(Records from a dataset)
━━━━━━━━━━
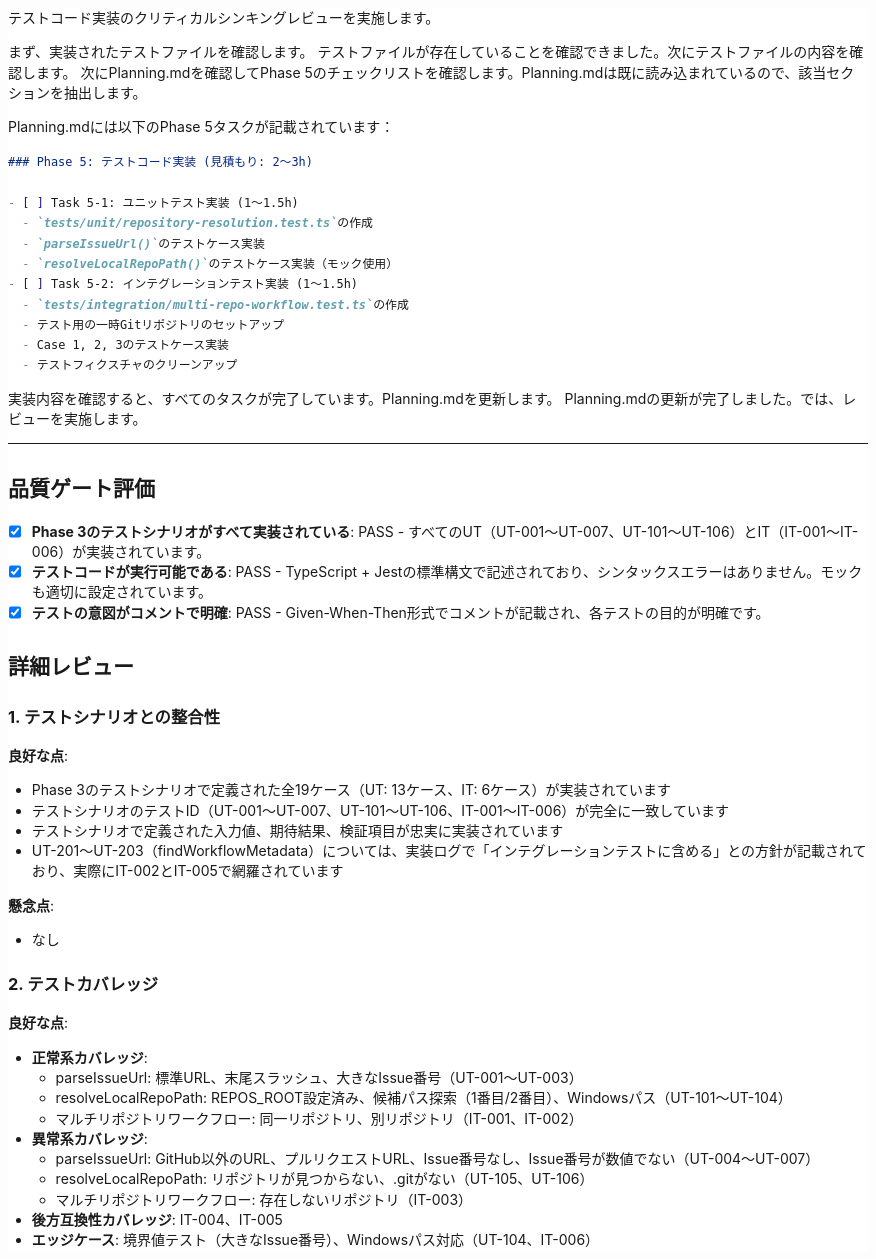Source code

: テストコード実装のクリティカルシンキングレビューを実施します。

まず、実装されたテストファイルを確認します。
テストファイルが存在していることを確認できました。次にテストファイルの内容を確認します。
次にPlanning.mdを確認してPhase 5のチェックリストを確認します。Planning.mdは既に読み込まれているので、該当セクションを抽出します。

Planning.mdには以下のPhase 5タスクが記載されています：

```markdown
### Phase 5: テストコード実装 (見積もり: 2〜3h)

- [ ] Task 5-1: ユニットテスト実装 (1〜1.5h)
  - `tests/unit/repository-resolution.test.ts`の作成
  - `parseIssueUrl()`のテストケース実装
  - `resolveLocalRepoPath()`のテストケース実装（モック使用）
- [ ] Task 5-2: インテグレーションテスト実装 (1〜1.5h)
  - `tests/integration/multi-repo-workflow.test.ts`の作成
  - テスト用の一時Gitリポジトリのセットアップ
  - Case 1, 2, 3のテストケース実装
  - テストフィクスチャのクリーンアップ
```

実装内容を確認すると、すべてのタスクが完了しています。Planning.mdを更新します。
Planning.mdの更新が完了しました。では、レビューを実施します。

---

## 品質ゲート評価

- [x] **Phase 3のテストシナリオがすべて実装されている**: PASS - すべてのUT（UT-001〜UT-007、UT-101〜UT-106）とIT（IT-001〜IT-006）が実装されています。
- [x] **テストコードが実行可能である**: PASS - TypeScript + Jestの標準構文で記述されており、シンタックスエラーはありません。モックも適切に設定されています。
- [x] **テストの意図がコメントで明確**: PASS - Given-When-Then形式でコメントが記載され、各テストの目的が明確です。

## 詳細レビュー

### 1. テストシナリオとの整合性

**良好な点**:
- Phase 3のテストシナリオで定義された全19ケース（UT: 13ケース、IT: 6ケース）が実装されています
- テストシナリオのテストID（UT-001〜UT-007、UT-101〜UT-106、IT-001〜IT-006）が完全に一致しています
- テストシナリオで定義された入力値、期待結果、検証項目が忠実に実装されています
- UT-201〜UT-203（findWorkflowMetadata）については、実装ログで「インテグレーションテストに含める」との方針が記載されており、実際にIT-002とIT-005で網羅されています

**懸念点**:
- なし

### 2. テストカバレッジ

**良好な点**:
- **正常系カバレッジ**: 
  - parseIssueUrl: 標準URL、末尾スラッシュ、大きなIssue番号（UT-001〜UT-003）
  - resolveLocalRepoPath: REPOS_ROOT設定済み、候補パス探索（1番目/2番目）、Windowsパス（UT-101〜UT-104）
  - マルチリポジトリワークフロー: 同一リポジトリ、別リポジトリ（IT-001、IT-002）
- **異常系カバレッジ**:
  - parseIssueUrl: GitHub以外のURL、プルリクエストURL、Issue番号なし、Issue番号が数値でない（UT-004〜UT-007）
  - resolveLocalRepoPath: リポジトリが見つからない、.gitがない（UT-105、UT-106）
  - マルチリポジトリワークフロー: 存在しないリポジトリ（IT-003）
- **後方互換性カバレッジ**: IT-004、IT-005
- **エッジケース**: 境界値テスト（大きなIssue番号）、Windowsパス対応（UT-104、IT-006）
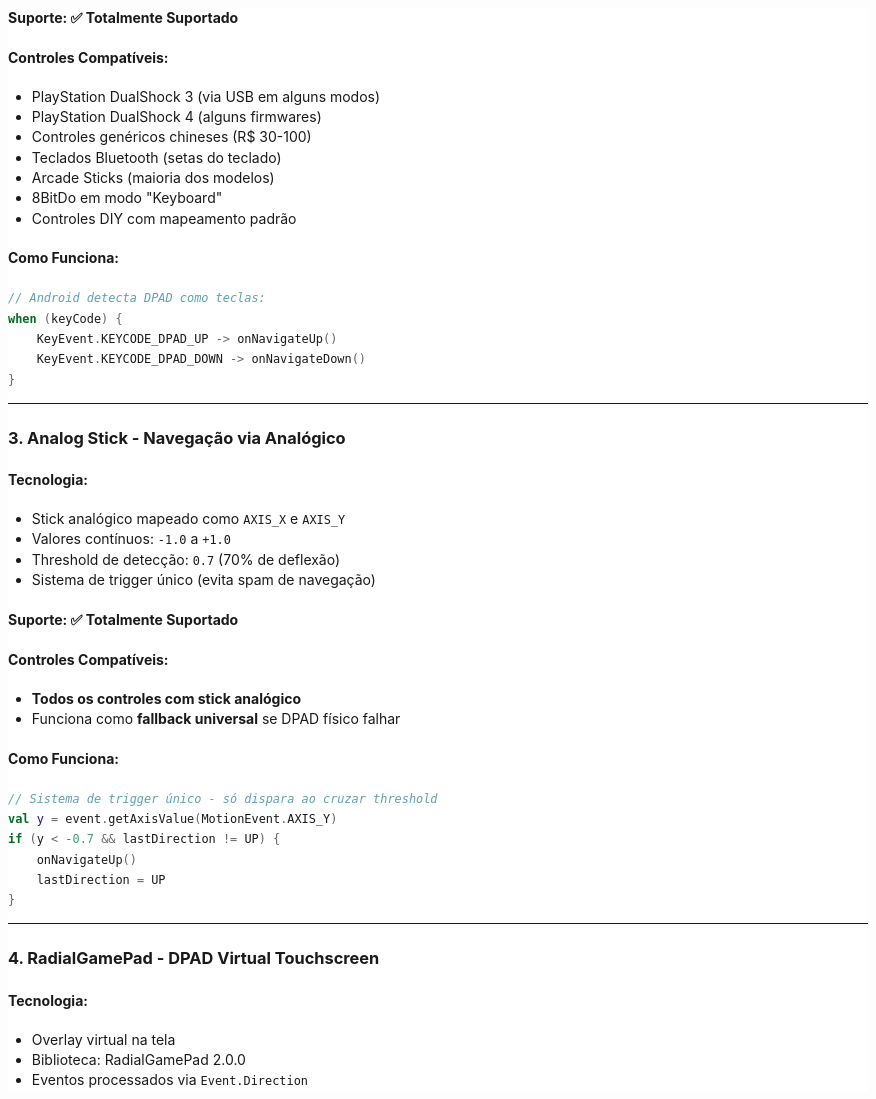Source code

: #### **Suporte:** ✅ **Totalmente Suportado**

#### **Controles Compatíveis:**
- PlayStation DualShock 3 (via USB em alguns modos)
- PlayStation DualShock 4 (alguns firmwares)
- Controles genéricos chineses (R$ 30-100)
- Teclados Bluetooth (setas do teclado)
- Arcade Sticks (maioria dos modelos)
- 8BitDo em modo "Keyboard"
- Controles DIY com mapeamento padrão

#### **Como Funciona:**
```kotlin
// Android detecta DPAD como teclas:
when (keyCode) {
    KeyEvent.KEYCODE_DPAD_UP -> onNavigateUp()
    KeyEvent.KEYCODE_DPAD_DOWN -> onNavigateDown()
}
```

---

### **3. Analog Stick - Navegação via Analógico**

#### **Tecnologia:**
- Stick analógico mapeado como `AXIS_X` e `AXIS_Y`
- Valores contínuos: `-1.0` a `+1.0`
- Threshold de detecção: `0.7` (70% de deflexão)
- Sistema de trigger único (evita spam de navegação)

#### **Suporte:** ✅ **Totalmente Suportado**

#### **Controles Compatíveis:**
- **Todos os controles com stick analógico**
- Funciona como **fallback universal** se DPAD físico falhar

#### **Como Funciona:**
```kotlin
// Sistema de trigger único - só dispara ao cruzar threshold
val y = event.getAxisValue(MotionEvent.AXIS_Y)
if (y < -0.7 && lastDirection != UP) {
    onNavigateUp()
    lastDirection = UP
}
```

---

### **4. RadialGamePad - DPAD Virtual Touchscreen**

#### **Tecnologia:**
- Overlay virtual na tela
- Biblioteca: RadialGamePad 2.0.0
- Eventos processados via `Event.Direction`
━━━━━━━━━━
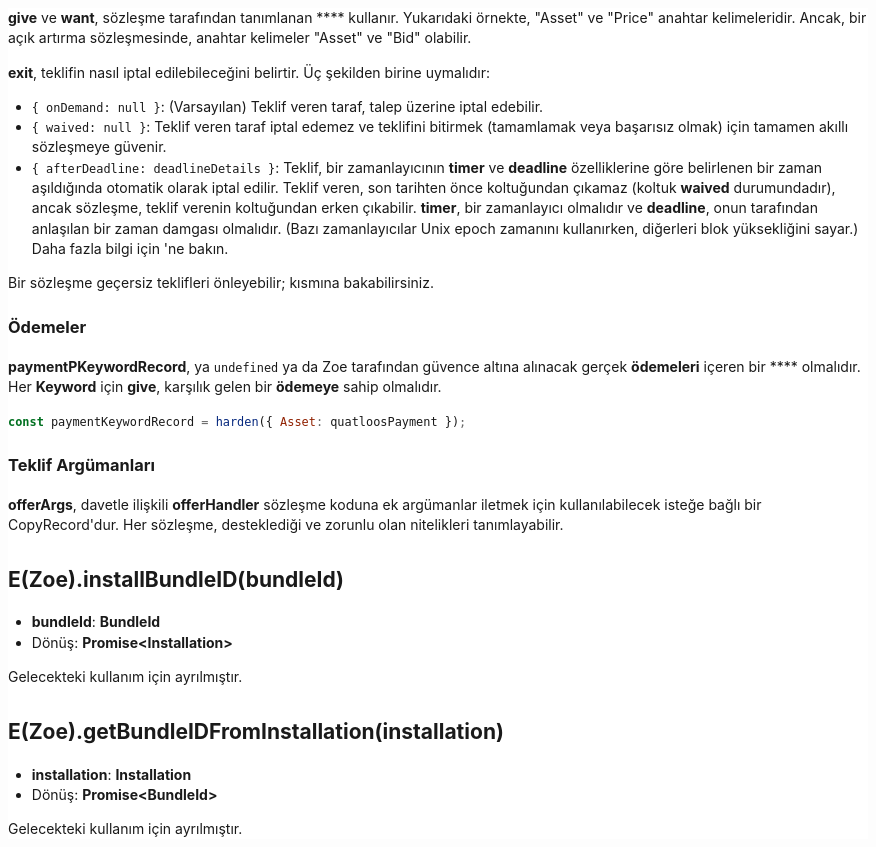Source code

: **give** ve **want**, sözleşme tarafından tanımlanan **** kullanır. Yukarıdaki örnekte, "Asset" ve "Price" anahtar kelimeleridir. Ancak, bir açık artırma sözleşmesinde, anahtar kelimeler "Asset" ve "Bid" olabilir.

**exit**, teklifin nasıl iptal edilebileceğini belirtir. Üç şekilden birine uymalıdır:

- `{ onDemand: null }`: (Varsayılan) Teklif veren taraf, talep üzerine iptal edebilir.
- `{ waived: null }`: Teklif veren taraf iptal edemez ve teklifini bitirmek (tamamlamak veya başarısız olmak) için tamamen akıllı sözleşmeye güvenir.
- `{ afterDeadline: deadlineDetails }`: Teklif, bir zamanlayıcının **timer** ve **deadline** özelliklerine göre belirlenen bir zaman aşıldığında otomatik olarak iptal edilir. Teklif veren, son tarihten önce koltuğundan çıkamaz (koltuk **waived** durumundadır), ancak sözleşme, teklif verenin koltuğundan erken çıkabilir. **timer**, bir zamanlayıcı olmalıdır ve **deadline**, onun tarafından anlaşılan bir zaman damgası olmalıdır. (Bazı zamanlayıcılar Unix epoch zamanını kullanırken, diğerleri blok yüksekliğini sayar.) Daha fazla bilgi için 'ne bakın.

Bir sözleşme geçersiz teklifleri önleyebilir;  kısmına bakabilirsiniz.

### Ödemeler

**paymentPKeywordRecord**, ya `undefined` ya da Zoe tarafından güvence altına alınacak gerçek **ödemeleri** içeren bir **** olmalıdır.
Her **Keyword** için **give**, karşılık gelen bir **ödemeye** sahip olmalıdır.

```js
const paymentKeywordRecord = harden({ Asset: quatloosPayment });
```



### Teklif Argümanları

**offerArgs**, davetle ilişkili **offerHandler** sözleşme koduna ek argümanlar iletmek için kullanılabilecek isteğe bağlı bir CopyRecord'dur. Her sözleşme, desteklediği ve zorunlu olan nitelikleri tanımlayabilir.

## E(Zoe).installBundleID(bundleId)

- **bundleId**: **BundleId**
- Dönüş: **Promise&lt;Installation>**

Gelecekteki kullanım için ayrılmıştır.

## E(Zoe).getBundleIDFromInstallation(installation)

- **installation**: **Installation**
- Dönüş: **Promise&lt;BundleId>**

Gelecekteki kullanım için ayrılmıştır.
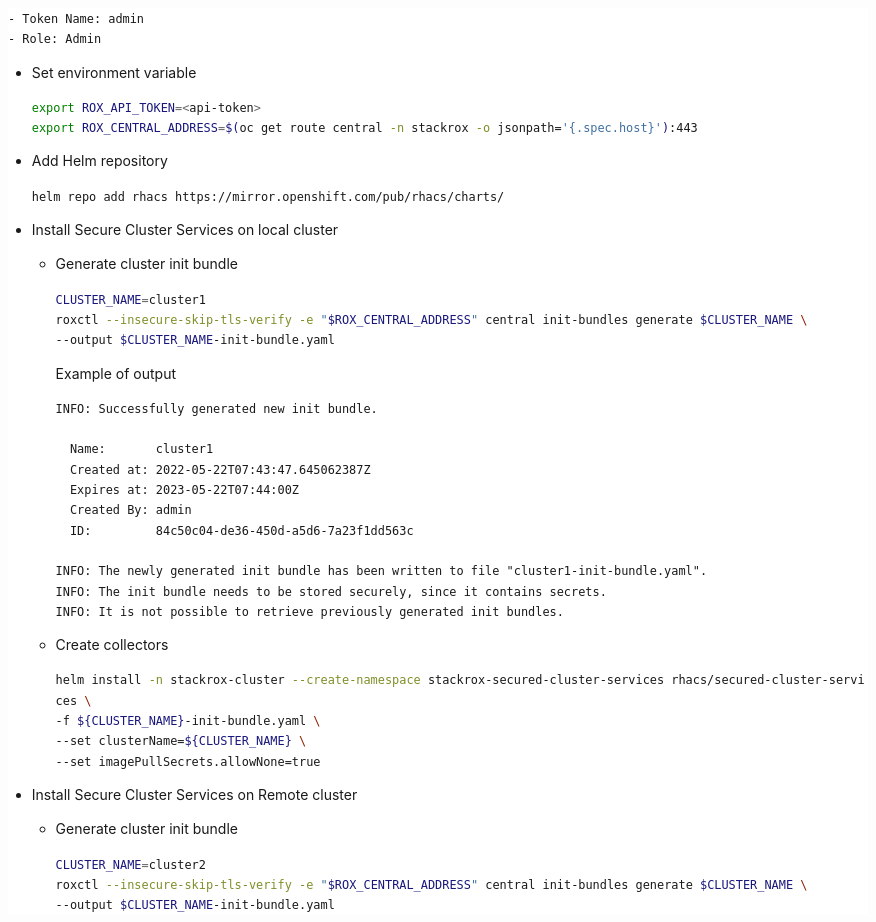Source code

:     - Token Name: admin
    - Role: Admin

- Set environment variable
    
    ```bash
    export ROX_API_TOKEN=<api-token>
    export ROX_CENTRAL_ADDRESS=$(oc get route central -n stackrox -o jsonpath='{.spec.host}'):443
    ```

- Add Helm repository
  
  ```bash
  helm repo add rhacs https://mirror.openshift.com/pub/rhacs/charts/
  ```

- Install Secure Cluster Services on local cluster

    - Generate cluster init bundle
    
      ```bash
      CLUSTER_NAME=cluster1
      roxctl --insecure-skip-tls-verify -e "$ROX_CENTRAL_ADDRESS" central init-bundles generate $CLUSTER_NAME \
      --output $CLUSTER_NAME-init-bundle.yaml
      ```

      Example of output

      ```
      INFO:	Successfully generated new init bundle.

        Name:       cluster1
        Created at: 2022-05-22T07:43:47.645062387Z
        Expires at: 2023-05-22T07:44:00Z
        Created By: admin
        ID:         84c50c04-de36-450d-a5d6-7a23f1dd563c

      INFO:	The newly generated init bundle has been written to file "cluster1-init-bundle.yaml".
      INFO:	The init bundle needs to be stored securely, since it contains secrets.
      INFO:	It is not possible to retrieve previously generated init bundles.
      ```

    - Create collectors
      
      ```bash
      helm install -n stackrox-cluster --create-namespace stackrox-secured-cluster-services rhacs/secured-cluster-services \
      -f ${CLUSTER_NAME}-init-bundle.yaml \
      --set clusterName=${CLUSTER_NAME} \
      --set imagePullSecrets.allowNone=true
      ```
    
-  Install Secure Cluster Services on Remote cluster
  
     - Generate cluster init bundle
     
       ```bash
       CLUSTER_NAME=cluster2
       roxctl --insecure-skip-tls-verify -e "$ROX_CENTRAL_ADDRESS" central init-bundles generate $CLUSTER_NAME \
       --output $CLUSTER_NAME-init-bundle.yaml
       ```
━━━━━━━━━━
Go through the lines above and tally those with the string "Sistema". The total is all that is needed.

- Your solution: 2